Le rapport du Groupe présente son idéal « d’une planète viable, d’une société juste et d’une économie en expansion », ainsi que 56 recommandations politiques pour atteindre ces objectifs. Il s’agit sans doute de l’appel international le plus éminent à ce jour en faveur d’une refonte draconienne de l’économie mondiale.

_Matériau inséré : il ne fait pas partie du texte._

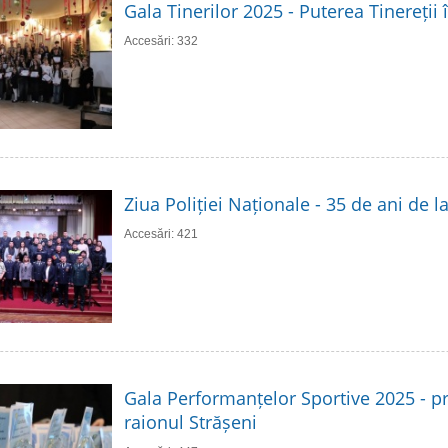
Gala Tinerilor 2025 - Puterea Tinereții 
Accesări: 332
Ziua Poliției Naționale - 35 de ani de 
Accesări: 421
Gala Performanțelor Sportive 2025 - p
raionul Strășeni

Mais malgré la richesse de son contenu, ce rapport manque singulièrement de solutions concrètes et pratiques. Sa recommandation à court terme la plus intéressante – le remplacement des indicateurs actuels du développement (PIB et autres variantes du même ordre) par des mesures plus détaillées et inclusives de la richesse – semble presque avoir été ajoutée après coup. Sans une action internationale rapide et décisive pour donner la priorité à la durabilité par rapport au statu quo, ce rapport risque de connaître le même sort que son prédécesseur de 1987, le novateur rapport Brundtland, qui avait le premier avancé le concept de développement durable, également appelé à un changement de modèle économique, pour être ensuite oublié.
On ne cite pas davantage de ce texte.